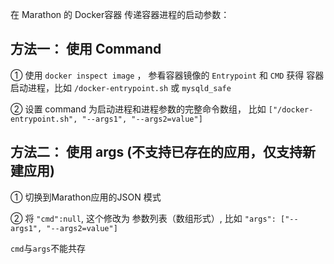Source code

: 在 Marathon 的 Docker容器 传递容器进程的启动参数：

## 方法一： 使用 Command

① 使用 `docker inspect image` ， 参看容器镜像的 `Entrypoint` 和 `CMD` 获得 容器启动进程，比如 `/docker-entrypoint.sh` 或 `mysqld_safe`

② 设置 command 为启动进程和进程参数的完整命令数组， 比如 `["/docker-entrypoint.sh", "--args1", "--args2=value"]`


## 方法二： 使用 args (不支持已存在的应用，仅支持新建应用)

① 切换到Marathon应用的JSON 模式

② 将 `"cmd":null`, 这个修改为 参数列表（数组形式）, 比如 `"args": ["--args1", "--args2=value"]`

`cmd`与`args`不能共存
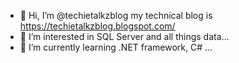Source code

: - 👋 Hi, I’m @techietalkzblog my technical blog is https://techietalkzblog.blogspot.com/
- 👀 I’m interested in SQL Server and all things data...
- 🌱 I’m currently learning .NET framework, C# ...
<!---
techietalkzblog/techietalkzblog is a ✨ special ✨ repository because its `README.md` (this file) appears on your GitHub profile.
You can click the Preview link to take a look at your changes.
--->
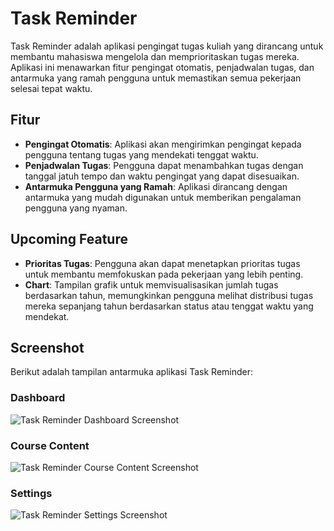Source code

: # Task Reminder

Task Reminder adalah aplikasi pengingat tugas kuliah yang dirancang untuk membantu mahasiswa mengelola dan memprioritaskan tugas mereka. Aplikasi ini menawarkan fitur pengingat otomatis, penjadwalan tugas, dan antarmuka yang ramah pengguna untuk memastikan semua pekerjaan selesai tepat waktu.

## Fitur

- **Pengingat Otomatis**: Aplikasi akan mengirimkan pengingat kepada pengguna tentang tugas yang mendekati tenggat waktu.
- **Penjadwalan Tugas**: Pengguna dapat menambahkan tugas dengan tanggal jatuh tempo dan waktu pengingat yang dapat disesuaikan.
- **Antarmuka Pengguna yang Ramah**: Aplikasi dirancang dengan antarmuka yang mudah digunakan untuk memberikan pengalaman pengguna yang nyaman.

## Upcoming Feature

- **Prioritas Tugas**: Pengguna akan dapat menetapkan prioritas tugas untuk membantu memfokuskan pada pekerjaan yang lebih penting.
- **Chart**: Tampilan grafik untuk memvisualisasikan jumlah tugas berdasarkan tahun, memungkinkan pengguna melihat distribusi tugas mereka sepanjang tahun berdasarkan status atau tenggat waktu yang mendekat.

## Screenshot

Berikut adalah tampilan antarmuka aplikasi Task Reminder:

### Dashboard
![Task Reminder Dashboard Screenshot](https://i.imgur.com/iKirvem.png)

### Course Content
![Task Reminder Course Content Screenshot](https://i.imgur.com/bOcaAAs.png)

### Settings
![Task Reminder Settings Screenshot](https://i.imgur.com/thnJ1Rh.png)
* * *
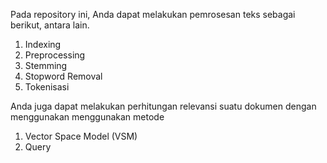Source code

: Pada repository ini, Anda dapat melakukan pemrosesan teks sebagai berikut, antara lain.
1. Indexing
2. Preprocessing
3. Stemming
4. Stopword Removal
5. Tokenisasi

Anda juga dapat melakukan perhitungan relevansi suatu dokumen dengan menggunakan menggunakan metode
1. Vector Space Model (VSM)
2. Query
--
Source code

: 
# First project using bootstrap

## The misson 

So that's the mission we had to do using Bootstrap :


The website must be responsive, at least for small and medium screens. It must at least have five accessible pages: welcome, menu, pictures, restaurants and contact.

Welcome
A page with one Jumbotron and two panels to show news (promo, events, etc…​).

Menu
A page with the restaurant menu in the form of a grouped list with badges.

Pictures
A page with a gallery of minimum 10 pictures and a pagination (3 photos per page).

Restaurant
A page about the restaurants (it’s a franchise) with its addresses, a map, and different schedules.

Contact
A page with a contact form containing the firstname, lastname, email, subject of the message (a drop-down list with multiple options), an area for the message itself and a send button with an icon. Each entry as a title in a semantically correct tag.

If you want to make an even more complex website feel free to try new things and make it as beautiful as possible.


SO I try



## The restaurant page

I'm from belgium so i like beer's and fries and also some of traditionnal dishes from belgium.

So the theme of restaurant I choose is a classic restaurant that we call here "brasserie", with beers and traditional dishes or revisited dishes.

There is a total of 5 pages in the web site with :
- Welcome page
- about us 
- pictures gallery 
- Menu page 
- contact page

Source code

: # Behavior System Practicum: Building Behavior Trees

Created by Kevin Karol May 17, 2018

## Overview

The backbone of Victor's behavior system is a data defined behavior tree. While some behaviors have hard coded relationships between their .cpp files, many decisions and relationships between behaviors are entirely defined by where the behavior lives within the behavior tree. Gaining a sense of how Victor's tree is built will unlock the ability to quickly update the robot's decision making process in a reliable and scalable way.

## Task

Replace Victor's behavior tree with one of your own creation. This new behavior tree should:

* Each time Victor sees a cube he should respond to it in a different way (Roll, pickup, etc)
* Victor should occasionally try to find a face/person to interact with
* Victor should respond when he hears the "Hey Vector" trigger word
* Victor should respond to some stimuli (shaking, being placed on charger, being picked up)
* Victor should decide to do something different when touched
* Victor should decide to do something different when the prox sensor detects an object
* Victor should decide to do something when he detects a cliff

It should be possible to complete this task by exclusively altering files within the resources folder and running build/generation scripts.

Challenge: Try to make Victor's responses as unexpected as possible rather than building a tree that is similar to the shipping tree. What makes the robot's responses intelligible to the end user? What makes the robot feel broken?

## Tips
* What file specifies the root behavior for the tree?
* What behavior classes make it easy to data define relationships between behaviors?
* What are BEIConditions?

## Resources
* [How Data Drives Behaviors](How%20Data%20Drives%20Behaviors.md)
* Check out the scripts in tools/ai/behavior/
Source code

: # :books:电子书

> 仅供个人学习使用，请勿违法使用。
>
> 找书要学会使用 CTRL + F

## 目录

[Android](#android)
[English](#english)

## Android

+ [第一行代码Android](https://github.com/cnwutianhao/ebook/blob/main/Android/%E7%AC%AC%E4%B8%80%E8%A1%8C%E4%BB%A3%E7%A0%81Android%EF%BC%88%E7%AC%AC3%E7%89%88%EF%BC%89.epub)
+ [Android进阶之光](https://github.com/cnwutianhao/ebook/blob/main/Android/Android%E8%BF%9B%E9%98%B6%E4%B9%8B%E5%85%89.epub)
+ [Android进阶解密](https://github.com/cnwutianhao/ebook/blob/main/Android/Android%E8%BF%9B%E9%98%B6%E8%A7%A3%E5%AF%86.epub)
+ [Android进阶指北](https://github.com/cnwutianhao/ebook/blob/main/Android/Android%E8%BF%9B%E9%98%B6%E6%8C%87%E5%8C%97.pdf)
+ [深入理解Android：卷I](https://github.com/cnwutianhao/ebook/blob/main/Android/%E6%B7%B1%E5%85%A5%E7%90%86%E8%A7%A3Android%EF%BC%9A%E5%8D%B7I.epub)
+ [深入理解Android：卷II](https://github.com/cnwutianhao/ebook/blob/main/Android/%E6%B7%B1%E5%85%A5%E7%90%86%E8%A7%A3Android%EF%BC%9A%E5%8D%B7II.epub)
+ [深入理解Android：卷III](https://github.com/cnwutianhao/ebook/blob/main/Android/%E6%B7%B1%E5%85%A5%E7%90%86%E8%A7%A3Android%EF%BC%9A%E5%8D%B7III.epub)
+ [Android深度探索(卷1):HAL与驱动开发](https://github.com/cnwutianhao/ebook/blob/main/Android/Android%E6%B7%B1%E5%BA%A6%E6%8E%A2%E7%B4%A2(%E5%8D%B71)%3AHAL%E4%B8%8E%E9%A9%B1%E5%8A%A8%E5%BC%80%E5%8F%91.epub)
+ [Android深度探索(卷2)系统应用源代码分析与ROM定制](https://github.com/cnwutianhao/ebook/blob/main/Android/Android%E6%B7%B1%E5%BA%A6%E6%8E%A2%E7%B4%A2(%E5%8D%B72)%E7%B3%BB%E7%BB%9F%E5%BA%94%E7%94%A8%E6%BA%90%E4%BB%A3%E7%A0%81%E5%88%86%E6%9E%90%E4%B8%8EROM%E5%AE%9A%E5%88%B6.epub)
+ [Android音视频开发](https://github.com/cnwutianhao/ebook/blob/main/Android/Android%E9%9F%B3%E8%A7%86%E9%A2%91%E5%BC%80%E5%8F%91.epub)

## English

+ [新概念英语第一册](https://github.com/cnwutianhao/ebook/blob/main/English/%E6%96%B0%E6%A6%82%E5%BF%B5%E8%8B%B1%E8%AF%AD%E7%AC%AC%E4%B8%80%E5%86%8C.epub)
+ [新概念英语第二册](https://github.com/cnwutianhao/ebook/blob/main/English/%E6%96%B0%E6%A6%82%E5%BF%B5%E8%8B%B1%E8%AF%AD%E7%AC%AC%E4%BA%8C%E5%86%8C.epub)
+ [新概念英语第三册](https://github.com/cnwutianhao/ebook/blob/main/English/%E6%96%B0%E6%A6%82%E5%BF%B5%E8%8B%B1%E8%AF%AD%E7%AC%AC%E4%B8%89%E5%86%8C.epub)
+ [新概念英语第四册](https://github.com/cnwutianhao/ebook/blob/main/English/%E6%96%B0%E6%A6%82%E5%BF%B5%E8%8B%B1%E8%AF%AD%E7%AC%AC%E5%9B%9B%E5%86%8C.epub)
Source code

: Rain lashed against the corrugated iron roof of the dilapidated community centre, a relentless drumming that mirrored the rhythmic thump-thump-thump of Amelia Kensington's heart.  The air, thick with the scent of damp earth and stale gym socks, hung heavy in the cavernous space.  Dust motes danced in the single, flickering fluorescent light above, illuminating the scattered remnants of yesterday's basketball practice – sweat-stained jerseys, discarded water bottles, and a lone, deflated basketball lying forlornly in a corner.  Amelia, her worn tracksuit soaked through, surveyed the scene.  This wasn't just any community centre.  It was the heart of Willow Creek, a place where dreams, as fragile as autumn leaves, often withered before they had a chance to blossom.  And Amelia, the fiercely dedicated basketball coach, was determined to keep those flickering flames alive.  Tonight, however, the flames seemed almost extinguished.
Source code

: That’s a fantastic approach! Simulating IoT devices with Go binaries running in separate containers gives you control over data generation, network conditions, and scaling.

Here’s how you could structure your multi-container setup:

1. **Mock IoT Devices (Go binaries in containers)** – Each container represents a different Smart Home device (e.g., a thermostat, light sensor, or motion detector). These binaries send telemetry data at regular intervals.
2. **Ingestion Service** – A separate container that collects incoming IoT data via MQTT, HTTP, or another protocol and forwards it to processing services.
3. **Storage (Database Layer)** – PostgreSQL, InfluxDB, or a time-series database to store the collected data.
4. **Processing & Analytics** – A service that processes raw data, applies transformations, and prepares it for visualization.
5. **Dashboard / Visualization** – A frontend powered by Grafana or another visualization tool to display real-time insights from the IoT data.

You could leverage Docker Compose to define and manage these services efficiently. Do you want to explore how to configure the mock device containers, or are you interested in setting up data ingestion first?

* [Task to carry out] Take the entries above and return only the lines from the one with "detects a cliff" to the one with "It should be", both included, unchanged.

* [Exercise output]
* Victor should decide to do something when he detects a cliff

It should be possible to complete this task by exclusively altering files within the resources folder and running build/generation scripts.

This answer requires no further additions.